• What is being asked:
Copy every line of the records below where the word "action" occurs.

[Data records Boundary: Start]

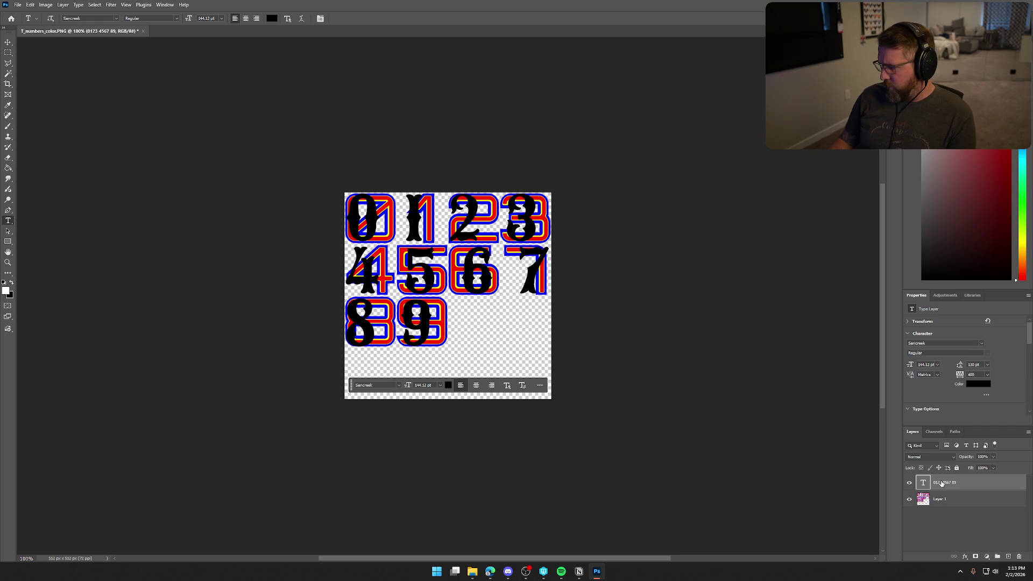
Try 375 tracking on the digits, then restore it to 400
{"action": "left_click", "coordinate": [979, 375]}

[Data records Boundary: End]
[Data records Boundary: Start]

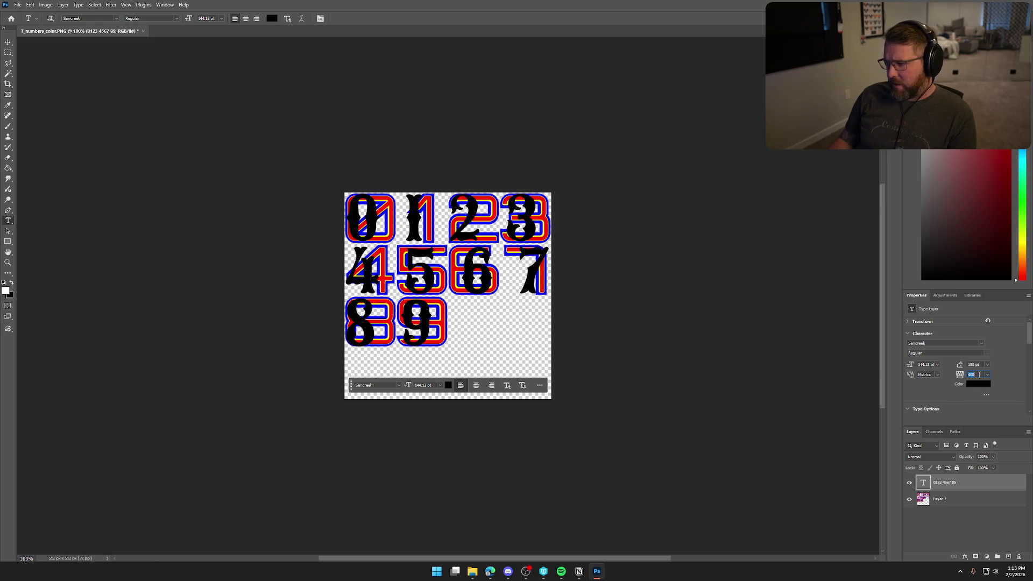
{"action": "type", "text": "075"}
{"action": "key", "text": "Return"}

[Data records Boundary: End]

• Expected answer:
{"action": "left_click", "coordinate": [979, 375]}
{"action": "type", "text": "075"}
{"action": "key", "text": "Return"}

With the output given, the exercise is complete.